Canada’s largest commercial landlords are seeing some improvements in rent collection as tenants find ways to normalize their businesses during the pandemic.

Allied Properties Real Estate Investment Trust, which operates 200 offices and other properties in Canada’s largest cities, expects to collect about 98 per cent of rent in its third quarter as some deferrals roll off, according to Chief Financial Officer Cecilia Williams.

That’s an improvement from the second quarter, when Allied collected 94.5 per cent of the $164 million (US$122 million) in rent due, deferred 3.6 per cent of payments -- mostly from storefront retail tenants -- and forgave 1.8 per cent in collections under a federal government rent-relief program, according to a quarterly report. Williams said the level of abatements in the third quarter will be about the same, while deferrals are expected to fall.

“I expect we’ll have some deferrals still, but it won’t be as much as in the second quarter,” Williams said at Bloomberg’s Canadian Fixed Income Conference Tuesday.

The government extended its Canada Emergency Commercial Rent Assistance, or CECRA, to the end of September. For businesses that qualify, the program covers 50 per cent of rent, the tenant covers 25 per cent and the landlord “forgives” the remaining 25 per cent.
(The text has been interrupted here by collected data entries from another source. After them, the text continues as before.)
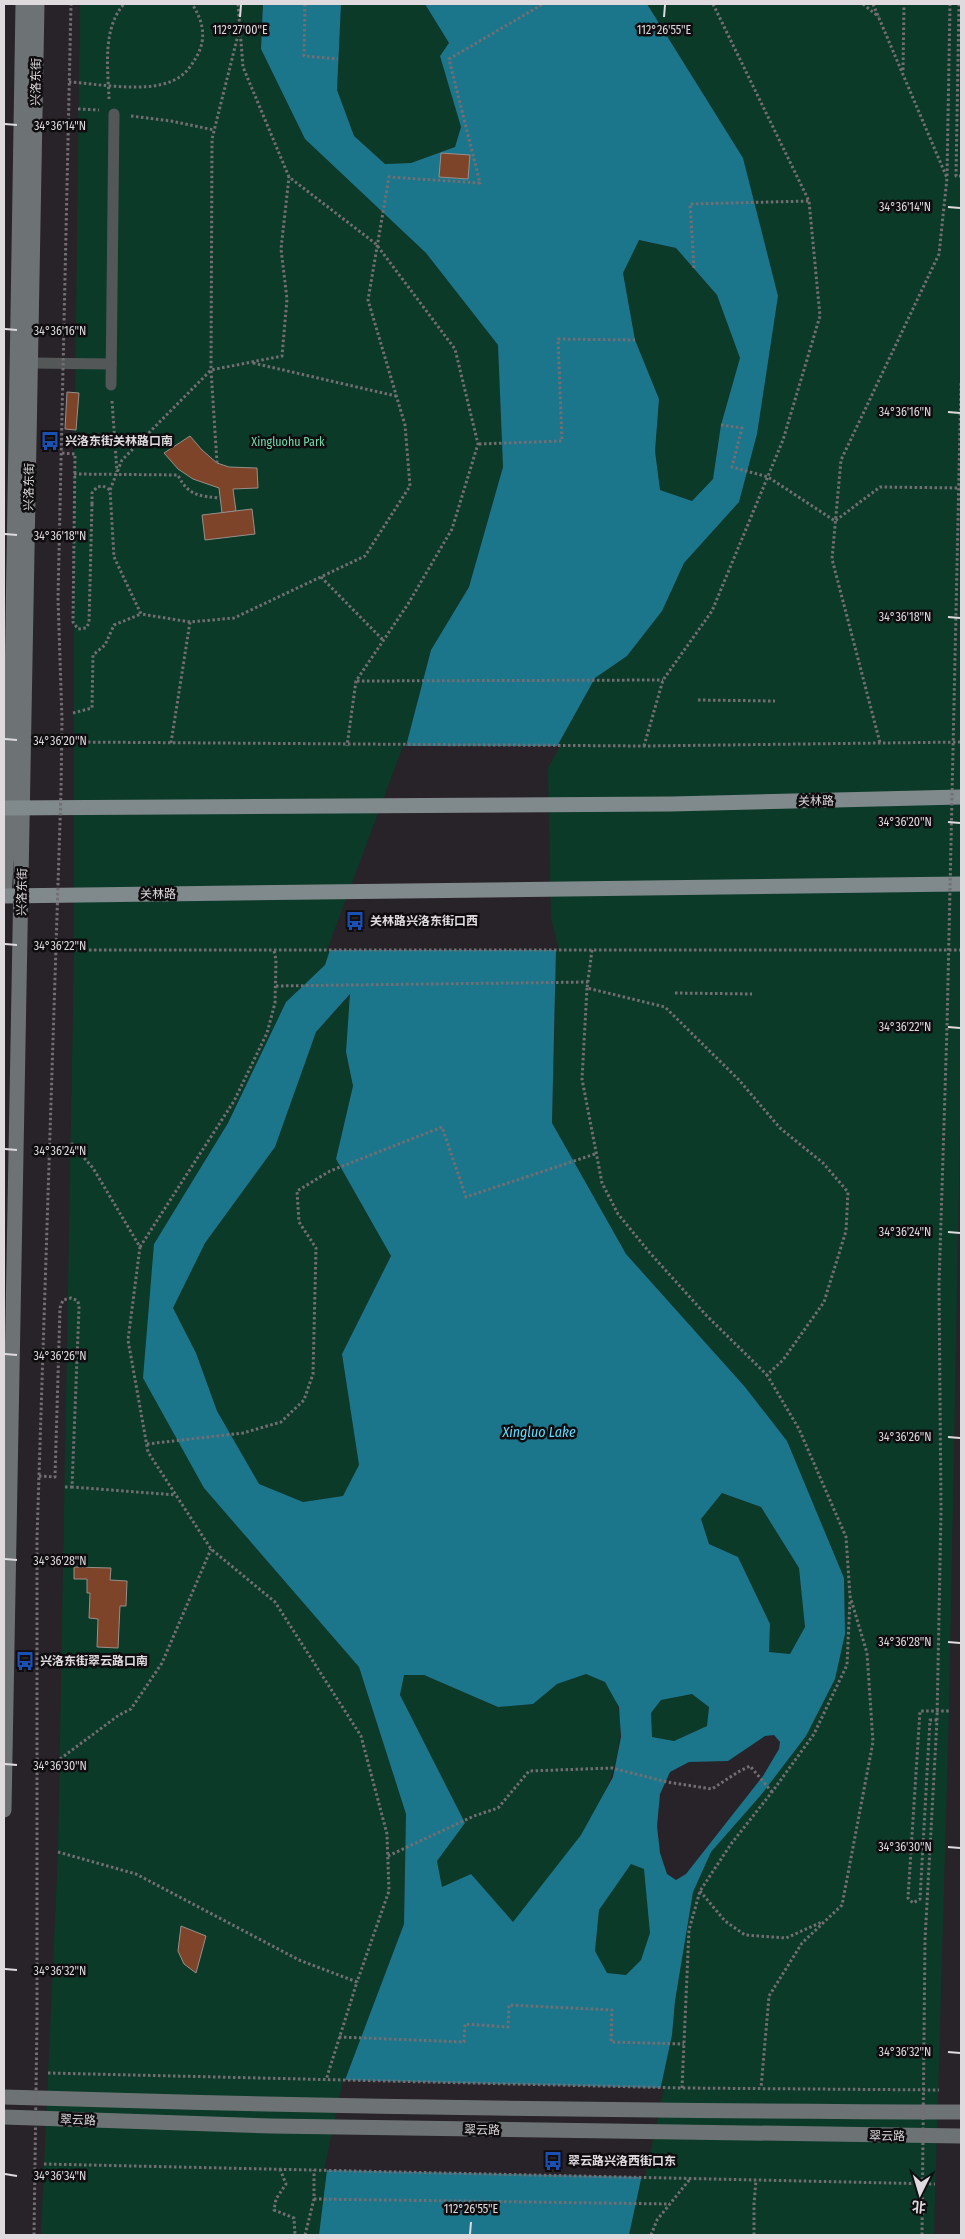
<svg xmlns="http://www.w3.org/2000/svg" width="965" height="2239" font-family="'Fira Sans Condensed','Noto Sans SC',sans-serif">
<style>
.green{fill:#0b3a28}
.water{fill:#1b768c;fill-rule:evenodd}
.pier{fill:#282328}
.building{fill:#7d442a;stroke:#988f8b}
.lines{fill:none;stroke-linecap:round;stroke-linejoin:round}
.path{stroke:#726e72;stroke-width:3;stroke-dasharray:2.5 2.5;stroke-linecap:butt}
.lane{stroke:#535758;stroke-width:11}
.secondary{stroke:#6d7375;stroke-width:15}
.primary{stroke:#80898b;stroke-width:15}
.path-bridge{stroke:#726e72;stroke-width:3;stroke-dasharray:2.5 2.5;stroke-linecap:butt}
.ticks{fill:none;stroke:#dedade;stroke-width:2}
.labels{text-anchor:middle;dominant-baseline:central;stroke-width:5;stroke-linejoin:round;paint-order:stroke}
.street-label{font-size:12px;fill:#dedade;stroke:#0f0d0f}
.poi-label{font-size:12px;font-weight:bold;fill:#dedade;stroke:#0f0d0f;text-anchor:start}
.park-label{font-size:12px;fill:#74daad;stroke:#0f0d0f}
.water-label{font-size:14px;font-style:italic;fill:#63ddfe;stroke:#0f0d0f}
.ticks-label{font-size:12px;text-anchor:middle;fill:#dedade;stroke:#0f0d0f;stroke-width:5;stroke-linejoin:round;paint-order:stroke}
</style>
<rect width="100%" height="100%" fill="#282328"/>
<!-- green -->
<g class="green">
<path d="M80,4H263L261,49L305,139L426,253L498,345L503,467L469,587L431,650L406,746L340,919L325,965L286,1002L228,1123L154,1244L204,1488L359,1667L406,1814L404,1924L345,2080L319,2235H41L58,1852L74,950V474Z"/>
<path d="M341,4H425L449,43L440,56L461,127L455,147L411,163L385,164L354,136L337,90Z"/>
<path d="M647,4H961V1076L949,1711L934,2235H629L672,2035L675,2001L693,1892L711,1852L761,1795L806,1736L835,1679L845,1634L844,1578L787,1441L745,1387L626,1254L552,1123L556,990L548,920L545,768L595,678L627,656L662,611L684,563L739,502L757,434L778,296L743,158Z"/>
<path d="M638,240L676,248L717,295L740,358L721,425L713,479L692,501L660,490L655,451L659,399L635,340L623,273Z"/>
<path d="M351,994L346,1052L353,1086L336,1159L391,1256L342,1354L359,1465L344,1496L303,1502L259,1484L217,1411L196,1353L173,1308L205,1243L275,1147L316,1032Z"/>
<path d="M722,1493L761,1507L799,1568L805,1627L790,1654L769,1652L770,1624L738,1557L709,1544L701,1519Z"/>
<path d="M404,1674L424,1675L498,1707L533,1704L557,1684L586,1674C592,1676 599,1678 604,1682C614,1689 619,1707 620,1719C623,1799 560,1863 514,1923L471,1874L442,1887L437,1861L465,1823L400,1695Z"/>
<path d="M693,1694L709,1707L707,1726L674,1741L652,1737L651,1713L661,1700Z"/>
<path d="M631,1864L644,1868L651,1933L641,1960L626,1975L607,1973L595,1951L599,1910Z"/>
</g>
<!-- water -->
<path class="water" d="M263,4H341L337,90L354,136L385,164L411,163L455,147L461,127L440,56L449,43L425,4H647L743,158L778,296L757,434L739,502L684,563L662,611L627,656L595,678L545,768L548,920L556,948L552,1123L626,1254L745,1387L787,1441L844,1578L845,1634L835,1679L806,1736L761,1795L711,1852L693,1892L675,2001L672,2035L629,2235H319L327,2170L345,2080L404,1924L406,1814L359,1667L204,1488L143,1378L154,1244L228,1123L286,1002L325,965L340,919L406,746L431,650L469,587L503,467L498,345L426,253L305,139L261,49ZM639,240L676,248L717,295L740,358L721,425L713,479L692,501L660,490L655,451L659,399L635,340L623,273ZM350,994L346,1052L353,1086L336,1159L391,1256L342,1354L359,1465L343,1496L303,1502L259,1484L217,1411L196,1353L173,1308L205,1243L275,1147L316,1032ZM722,1493L761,1507L799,1568L805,1627L790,1654L769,1652L770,1624L738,1557L709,1544L701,1519ZM586,1674L605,1682L619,1707L621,1737L613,1777L581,1835L513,1922L471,1874L442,1887L437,1861L465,1823L400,1695L404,1675H424L498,1707L533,1704L557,1684ZM692,1694L709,1707L707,1726L674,1741L652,1737L651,1713L661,1700ZM774,1735L780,1742L779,1749L763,1776L686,1874L676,1880L667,1874L660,1853L657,1826L660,1794L670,1772L689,1762L728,1761L765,1736ZM631,1864L644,1869L650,1933L641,1960L626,1975L607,1973L595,1951L599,1910Z"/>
<!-- pier -->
<g class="pier">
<path d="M403,746H560L548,768L551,919L559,950H327Z"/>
<path d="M343,2080L664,2088L645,2177L324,2170Z"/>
</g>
<!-- building -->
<g class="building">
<path d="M441,153L470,155L468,179L439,177Z"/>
<path d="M67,392L79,393L76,430L65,429Z"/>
<path d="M190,436L202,450L217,463L229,467L257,468L258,488L233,489L236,511L222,513L219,488L193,479L178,469L164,453Z"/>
<path d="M252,509L255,534L205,540L202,515Z"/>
<path d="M74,1567L111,1568L110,1580L127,1581L126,1606H120L118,1648L97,1647L98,1619L89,1618L90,1593H87V1579H74Z"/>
<path d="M181,1926L206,1936L196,1973L184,1964L178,1951Z"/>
</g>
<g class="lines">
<!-- path -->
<g class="path">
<path d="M238,4L243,67L289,177L376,244L455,349L478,444L452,529L408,604L356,681L347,746"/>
<path d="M305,4L304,56L338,59"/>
<path d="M863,4L879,17"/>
<path d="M873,4L947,178L939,254L841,460L832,559L880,743"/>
<path d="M959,4L956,176H961"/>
<path d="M903,70L904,4"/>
<path d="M109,99C108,68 102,29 124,4"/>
<path d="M78,109L99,110"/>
<path d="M131,116L171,121L214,130"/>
<path d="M947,176L950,4"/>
<path d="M253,363L396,396"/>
<path d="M112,401L117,472"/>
<path d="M721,425L742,428L732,467L768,477L835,521L880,487L961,488"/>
<path d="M479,444L562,441L558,339L635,340"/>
<path d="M217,463L211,370L212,139L239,31"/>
<path d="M74,474L178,475C188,496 200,496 220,498"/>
<path d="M92,504V493L97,487L103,486L110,490"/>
<path d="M321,577L383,640"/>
<path d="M190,622L141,614L114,557L110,490L122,460L211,370L282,356L287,299L281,249L289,177"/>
<path d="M357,681L663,680"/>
<path d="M698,700L775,701"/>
<path d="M73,713L92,708L93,655L105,645L114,625L141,614"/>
<path d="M73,742L644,746L961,742"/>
<path d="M171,743L190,622L234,618L365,556L410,486L405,425L368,300L389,177L480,183L449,59L543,4"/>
<path d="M644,746L663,680L712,611L783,440L820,316L809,201L713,4"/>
<path d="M74,950H961"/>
<path d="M592,950L587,988L665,1007L739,1080L780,1128L823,1163L848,1192L846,1231L824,1302L783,1360L767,1375L799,1429L846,1537L850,1596L867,1653L873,1742L842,1905L802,1943L769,1996L761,2088"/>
<path d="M276,986L588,982"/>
<path d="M587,988L582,1079L602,1183L618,1214L650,1253L706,1315L767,1375"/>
<path d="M675,993L752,994"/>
<path d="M71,1143L93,1168L140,1247L128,1340L148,1452L211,1549L275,1602L361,1736L387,1834L389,1891L357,1982"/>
<path d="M140,1247L234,1101L267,1033L275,1003L276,960L274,950"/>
<path d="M147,1444L243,1433L281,1422L304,1400L313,1374L316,1248L299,1222L297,1191L330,1171L442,1127L466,1197L595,1154"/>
<path d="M39,1476L55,1477L60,1308L63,1300L71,1298L78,1301L79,1308L72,1487L176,1495"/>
<path d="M65,1487H72"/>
<path d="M937,1720H930L920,1899L913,1903L908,1898L920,1711H949"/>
<path d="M60,1759L119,1715L131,1709L162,1663L211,1549"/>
<path d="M58,1852L136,1874L299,1960L357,1982L326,2080"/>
<path d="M388,1856L474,1816L498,1808L529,1771L612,1768L667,1782L712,1789L738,1772L750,1766L772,1792"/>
<path d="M700,1891L725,1921L745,1935L786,1938L822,1922"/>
<path d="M339,2037L464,2042L465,2024L508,2027L509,2005L612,2010L611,2042L684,2044"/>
<path d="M48,2073L682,2088L939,2090"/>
<path d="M682,2088L689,1930L700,1891L731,1844L772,1792L814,1734L847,1665L850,1600"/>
<path d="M44,2164L935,2184"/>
<path d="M280,2169L286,2184L276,2199L274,2210L294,2218L295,2235"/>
<path d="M314,2199L670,2204"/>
<path d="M305,2235L314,2199V2170"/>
<path d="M651,2235L657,2220L690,2179"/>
<path d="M754,2235V2204L756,2180"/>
</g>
<!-- lane -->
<g class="lane">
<path d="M31,363L111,364"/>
<path d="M111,385L114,114"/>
</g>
<!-- secondary -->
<g class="secondary">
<path d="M4,895L10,808L23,4"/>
<path d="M4,1810L37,4"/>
<path d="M4,2097C323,2107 642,2111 961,2112"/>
<path d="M4,2117L271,2126L961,2136"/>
</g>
<!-- primary -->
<g class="primary">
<path d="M4,808L671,804L961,797"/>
<path d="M4,896L961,884"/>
</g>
<!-- path-bridge -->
<g class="path-bridge">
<path d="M69,82C99,84 145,93 172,81C185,76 192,65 198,54C207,36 202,19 192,4"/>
<path d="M694,268L690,204L809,201"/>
<path d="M62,453L75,454L73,622L78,629L86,628L89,623L92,504"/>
<path d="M34,2235L37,2020V1538L61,791L62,720L58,598L71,4"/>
<path d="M922,2235L925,1940L937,1720L941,1510L939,1285L947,1027L961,382"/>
</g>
</g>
<!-- ticks -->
<path class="ticks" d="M240,17L241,5M664,17L665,5M5,124L17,125M948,207L960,208M5,329L17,330M948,412L960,413M5,534L17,535M948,617L960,618M5,739L17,740M948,822L960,823M5,944L17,945M948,1027L960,1028M5,1149L17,1150M948,1232L960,1233M5,1354L17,1355M948,1437L960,1438M5,1559L17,1560M948,1642L960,1643M5,1764L17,1765M948,1847L960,1848M5,1969L17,1970M948,2052L960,2053M5,2174L17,2176M470,2234L471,2222"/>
<!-- icons -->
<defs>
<g id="bus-bare" transform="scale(1.5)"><path d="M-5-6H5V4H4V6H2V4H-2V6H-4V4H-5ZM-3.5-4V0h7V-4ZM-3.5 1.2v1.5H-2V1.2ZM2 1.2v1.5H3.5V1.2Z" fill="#1a4fb4" stroke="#0f0d0f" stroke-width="2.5" paint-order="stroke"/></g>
</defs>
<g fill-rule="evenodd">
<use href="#bus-bare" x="50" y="441"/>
<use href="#bus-bare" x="355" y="921"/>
<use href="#bus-bare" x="25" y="1661"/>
<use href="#bus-bare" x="553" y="2161"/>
</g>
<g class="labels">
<!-- street labels -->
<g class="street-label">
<text transform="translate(36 82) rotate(-89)">兴洛东街</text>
<text transform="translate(29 487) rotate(-89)">兴洛东街</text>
<text transform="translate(816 801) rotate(-1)">关林路</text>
<text transform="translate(22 892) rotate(-89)">兴洛东街</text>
<text x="158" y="894">关林路</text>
<text transform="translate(78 2120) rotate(2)">翠云路</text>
<text transform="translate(482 2130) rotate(1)">翠云路</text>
<text transform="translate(887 2136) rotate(1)">翠云路</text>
</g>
<!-- poi labels -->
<g class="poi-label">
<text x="65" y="441">兴洛东街关林路口南</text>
<text x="370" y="921">关林路兴洛东街口西</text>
<text x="40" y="1661">兴洛东街翠云路口南</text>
<text x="568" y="2161">翠云路兴洛西街口东</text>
</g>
<!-- park labels -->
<g class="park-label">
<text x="288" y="442">Xingluohu Park</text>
</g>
<!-- water labels -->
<g class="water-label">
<text x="539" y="1432">Xingluo Lake</text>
</g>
</g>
<g class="ticks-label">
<text x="240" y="34">112°27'00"E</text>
<text x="664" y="34">112°26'55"E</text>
<text x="60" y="130">34°36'14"N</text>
<text x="905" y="211">34°36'14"N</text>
<text x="60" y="335">34°36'16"N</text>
<text x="905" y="416">34°36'16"N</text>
<text x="60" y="540">34°36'18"N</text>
<text x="905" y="621">34°36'18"N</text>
<text x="60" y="745">34°36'20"N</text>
<text x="905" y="826">34°36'20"N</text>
<text x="60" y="950">34°36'22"N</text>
<text x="905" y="1031">34°36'22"N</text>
<text x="60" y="1155">34°36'24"N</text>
<text x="905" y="1236">34°36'24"N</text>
<text x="60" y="1360">34°36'26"N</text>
<text x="905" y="1441">34°36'26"N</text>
<text x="60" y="1565">34°36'28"N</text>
<text x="905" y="1646">34°36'28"N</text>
<text x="60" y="1770">34°36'30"N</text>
<text x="905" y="1851">34°36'30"N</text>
<text x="60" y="1975">34°36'32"N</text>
<text x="905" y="2056">34°36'32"N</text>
<text x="60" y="2180">34°36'34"N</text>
<text x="471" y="2213">112°26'55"E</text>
</g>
<!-- border -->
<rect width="965" height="2239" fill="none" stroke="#dedade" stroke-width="10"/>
<!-- north arrow -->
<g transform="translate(920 2194) rotate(185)" stroke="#0f0d0f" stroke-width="4" paint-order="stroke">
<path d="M0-4L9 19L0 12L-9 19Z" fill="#dedade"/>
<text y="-8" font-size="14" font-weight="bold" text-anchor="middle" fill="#dedade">北</text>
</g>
</svg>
Williams expects the program will be replaced.

“The government has said they are looking to implement something else,” she said. “Our working premise right now is that whatever that new program is -- and hopefully there will be details soon -- we’re assuming it won’t involve any further abatements by the landowners or by the property owners.”

SmartCentres Real Estate Investment Trust CFO Peter Sweeney anticipates third-quarter collections in the 94 per cent to 96 per cent range and “would be perhaps even higher” when accounting for deferrals.

“We’re continuing to see businesses return to whatever that new level of normalcy might be, at least in the interim,” Sweeney said.

SmartCentres, which operates more than 150 Canadian shopping centers and whose largest tenant is Walmart Inc., was working with about 850 smaller tenants under the CECRA program in the second quarter, accounting for about 5.2 per cent of the total $202 million of rent, according to its latest financial report. While the CECRA program has been a “godsend” for many businesses, Sweeney said it’s time for the abatements to end.

“It’s now appropriate to think that that six-month time frame has lapsed and perhaps there will be an alternative program soon introduced and announced by the federal government,” he said. “But it’s time for Canadian businesses hopefully to find ways of returning to some level of normalcy.”

Real estate investment trusts have been one of the hardest-hit sectors in Canada. While the broad S&P/TSX Composite Index recovered most of the losses from the pandemic and is down about 5 per cent this year, the real estate sub-index -- comprised mostly of REITs -- is down 21 per cent. Allied has lost 32 per cent so far this year, and SmartCentres is 36 per cent lower.

QuadReal Property Group CFO Tamara Lawson said collections across its portfolios, which are more heavily weighted to industrial and residential properties, have been “quite strong.” The percentage of collections in the multi-family portfolios have been in the “high nineties,” while office and industrial are in the “mid-nineties” and retail is about 70 per cent.

QuadReal, which is owned by the British Columbia Investment Management Corp. and isn’t publicly traded, doesn’t report quarterly figures. As of the end of December, 34 per cent of QuadReal’s assets were in the office sector, 31 per cent in residential and 22 per cent in industrial, with about 8 per cent in retail.

Lawson said QuadReal has been supporting tenants that are eligible for the CECRA program, which has “also helped on the collections front for smaller tenants.”